A set of records appears below. Print them all, word for word.

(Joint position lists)
################

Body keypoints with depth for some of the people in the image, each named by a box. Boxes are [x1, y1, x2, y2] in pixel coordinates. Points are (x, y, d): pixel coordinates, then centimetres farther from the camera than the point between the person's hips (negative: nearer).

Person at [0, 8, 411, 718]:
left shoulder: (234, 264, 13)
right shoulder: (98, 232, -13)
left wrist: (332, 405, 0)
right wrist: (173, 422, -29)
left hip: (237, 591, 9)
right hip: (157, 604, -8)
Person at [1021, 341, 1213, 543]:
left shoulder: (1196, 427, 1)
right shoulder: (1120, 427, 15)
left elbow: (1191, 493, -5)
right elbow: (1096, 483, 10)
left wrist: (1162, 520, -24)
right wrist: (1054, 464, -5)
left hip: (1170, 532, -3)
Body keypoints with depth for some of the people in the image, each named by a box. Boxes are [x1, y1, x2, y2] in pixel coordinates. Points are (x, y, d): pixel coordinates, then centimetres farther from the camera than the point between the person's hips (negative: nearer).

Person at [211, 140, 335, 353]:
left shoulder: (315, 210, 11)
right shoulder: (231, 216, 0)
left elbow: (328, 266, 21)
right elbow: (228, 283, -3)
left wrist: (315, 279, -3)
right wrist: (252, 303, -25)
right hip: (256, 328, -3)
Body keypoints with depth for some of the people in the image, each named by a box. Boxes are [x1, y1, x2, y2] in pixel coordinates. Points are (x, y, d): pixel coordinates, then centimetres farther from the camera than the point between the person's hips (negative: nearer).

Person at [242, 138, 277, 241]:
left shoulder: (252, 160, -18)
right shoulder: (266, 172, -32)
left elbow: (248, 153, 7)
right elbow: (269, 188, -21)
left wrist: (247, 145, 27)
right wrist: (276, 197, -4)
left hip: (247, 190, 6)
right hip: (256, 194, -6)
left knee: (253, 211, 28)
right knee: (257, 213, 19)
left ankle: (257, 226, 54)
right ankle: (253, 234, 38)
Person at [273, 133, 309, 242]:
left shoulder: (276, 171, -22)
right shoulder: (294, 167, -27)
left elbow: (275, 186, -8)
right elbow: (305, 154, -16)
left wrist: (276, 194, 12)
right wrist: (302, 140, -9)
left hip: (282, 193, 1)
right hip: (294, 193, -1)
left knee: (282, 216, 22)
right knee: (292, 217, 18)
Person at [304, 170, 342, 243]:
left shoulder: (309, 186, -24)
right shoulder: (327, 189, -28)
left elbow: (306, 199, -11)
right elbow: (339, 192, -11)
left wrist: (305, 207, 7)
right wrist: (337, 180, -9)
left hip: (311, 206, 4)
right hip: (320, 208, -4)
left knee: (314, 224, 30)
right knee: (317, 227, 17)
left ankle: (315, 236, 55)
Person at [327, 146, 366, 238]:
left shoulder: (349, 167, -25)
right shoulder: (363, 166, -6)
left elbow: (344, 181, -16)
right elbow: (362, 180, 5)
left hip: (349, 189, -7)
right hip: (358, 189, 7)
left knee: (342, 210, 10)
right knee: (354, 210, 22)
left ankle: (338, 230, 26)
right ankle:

################

◆ Response
Body keypoints with depth for some of the people in the image, each named by a box. Boxes are [x1, y1, x2, y2] in pixel coordinates. Points are (x, y, d): pixel coordinates, then centimetres farther from the camera than the point between the person's hips (negative: nearer).

Person at [0, 8, 411, 718]:
left shoulder: (234, 264, 13)
right shoulder: (98, 232, -13)
left wrist: (332, 405, 0)
right wrist: (173, 422, -29)
left hip: (237, 591, 9)
right hip: (157, 604, -8)
Person at [1021, 341, 1213, 543]:
left shoulder: (1196, 427, 1)
right shoulder: (1120, 427, 15)
left elbow: (1191, 493, -5)
right elbow: (1096, 483, 10)
left wrist: (1162, 520, -24)
right wrist: (1054, 464, -5)
left hip: (1170, 532, -3)
Body keypoints with depth for some of the people in the image, each named by a box. Boxes are [x1, y1, x2, y2] in pixel coordinates. Points are (x, y, d): pixel coordinates, then centimetres farther from the camera than the point between the person's hips (negative: nearer).

Person at [211, 140, 335, 353]:
left shoulder: (315, 210, 11)
right shoulder: (231, 216, 0)
left elbow: (328, 266, 21)
right elbow: (228, 283, -3)
left wrist: (315, 279, -3)
right wrist: (252, 303, -25)
right hip: (256, 328, -3)
Body keypoints with depth for some of the people in the image, each named by a box. Boxes are [x1, y1, x2, y2] in pixel coordinates. Points are (x, y, d): pixel coordinates, then centimetres farther from the camera than the point between the person's hips (negative: nearer).

Person at [242, 138, 277, 241]:
left shoulder: (252, 160, -18)
right shoulder: (266, 172, -32)
left elbow: (248, 153, 7)
right elbow: (269, 188, -21)
left wrist: (247, 145, 27)
right wrist: (276, 197, -4)
left hip: (247, 190, 6)
right hip: (256, 194, -6)
left knee: (253, 211, 28)
right knee: (257, 213, 19)
left ankle: (257, 226, 54)
right ankle: (253, 234, 38)
Person at [273, 133, 309, 242]:
left shoulder: (276, 171, -22)
right shoulder: (294, 167, -27)
left elbow: (275, 186, -8)
right elbow: (305, 154, -16)
left wrist: (276, 194, 12)
right wrist: (302, 140, -9)
left hip: (282, 193, 1)
right hip: (294, 193, -1)
left knee: (282, 216, 22)
right knee: (292, 217, 18)
Person at [304, 170, 342, 243]:
left shoulder: (309, 186, -24)
right shoulder: (327, 189, -28)
left elbow: (306, 199, -11)
right elbow: (339, 192, -11)
left wrist: (305, 207, 7)
right wrist: (337, 180, -9)
left hip: (311, 206, 4)
right hip: (320, 208, -4)
left knee: (314, 224, 30)
right knee: (317, 227, 17)
left ankle: (315, 236, 55)
Person at [327, 146, 366, 238]:
left shoulder: (349, 167, -25)
right shoulder: (363, 166, -6)
left elbow: (344, 181, -16)
right elbow: (362, 180, 5)
left hip: (349, 189, -7)
right hip: (358, 189, 7)
left knee: (342, 210, 10)
right knee: (354, 210, 22)
left ankle: (338, 230, 26)
right ankle:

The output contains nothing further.